Many people see graffiti as a modern phenomenon. It’s the young, you’ll hear, who do it – they have too much time on their hands, they have no respect, they should do something useful, and so on. Against that, others will put forward the graffiti of artists such as Banksy, who make social and political points by painting on buildings – this is graffiti that means something, that makes important points. ‘It’s art,’ people will say. ‘It’s fine…I agree with it…provided it’s not “enhancing” my house’...although some, valuing the work of Banksy (aesthetically, or financially, or both) welcome the artist’s interventions on their property.
But graffiti has been with us for a long time. The Romans had it, it exists in medieval churches. People who study medieval buildings are finding more and more ancient graffiti, and treating it seriously for what it might tell us about the interests of medieval and later people, and their religious beliefs. The marks made by scraping shallow lines on ancient stone can be hard to see, but they have their fascination. There’s an excellent book on the subject, Medieval Graffiti by Matthew Champion (see my review of it, here), and there are some good websites about the subject too.
In this post I want to give just one example of a piece of graffiti in a church not many miles from where I live.
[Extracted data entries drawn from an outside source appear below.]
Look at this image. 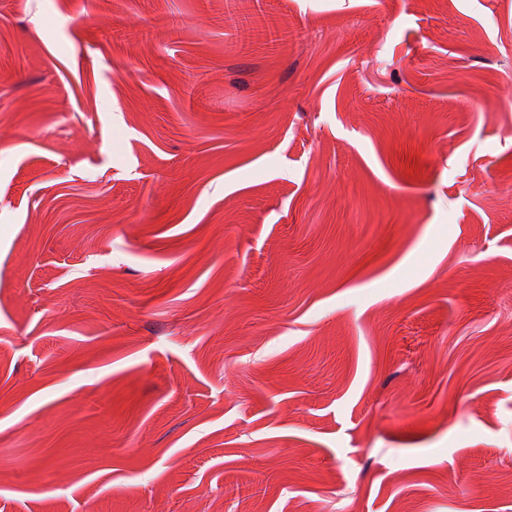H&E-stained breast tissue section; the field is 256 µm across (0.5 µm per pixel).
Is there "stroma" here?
Segmentation results:
<instances>
[{"instance_id":"obj_1","label":"stroma","mask_w":512,"mask_h":512,"mask_svg":"<svg viewBox=\"0 0 512 512\" xmlns=\"http://www.w3.org/2000/svg\"><path fill=\"white\" fill-rule=\"evenodd\" d=\"M0 512H512V0H0Z\"/></svg>"}]
</instances>
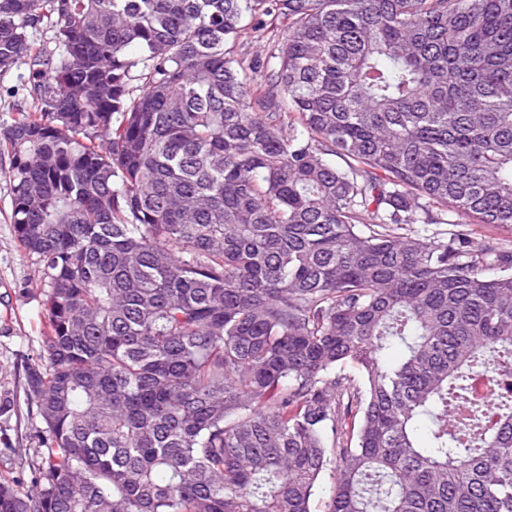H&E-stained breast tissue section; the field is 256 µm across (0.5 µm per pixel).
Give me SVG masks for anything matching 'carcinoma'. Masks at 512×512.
<instances>
[{"instance_id": "carcinoma-1", "label": "carcinoma", "mask_w": 512, "mask_h": 512, "mask_svg": "<svg viewBox=\"0 0 512 512\" xmlns=\"http://www.w3.org/2000/svg\"><path fill=\"white\" fill-rule=\"evenodd\" d=\"M21 66L42 429L0 512H312L330 465L327 512H512V245L472 229L512 224V0H0ZM263 19L266 21V28L261 32L259 38H254L250 30L247 34H242L236 45V52L238 57L245 61L244 65H247L253 60H258L260 64V72L252 74L249 70L248 73L253 77L261 80V76H267L270 74V70L274 65V59L270 58L271 54L274 53L275 49L283 36V30L280 24L273 18V16H265ZM276 52V51H275Z\"/></svg>"}]
</instances>
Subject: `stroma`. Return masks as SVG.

This is St Bartholomew’s, Churchdown, a church that’s often locked, but volunteers currently open it on Saturday afternoons in summer. There are quite a few graffiti marks around the doorway in the north porch, and one of the most remarkable depicts a mermaid. The image is indistinct, but not hard to make out once you get your eye in. I have increased the contrast in my photograph so that some of the details are a little clearer. If you click on the image to enlarge it, you may be able to make out the mermaid’s head and one eye, her strands of sticking-out hair, a narrow neck, an upper body in which one breast is still clearly visible, and a scaly tail that narrows and curves away to the left, getting less distinct at the end. As our eyes follow the mermaid’s stick-arms, we see that she holds a square mirror in one hand and a comb with two rows of teeth in the other.
Churchdown is nowhere near the sea, although not far from the inland port of Gloucester. But you don’t need to live near the sea to have heard about mermaids. Tales of such creatures were known widely in the Middle Ages and later. Medieval mermaids were generally portrayed with long hair and a mirror and comb. In folklore they were symbols of vanity, pride and the perils of lust, and woe betide any man who fell in love with a mermaid and pursued her. He’d most likely be captured and come to a watery death. There are quite a few ‘official’ images of mermaids in churches – in wall paintings, for example, and on bench ends. Here someone long ago – who knows who? – has added their own.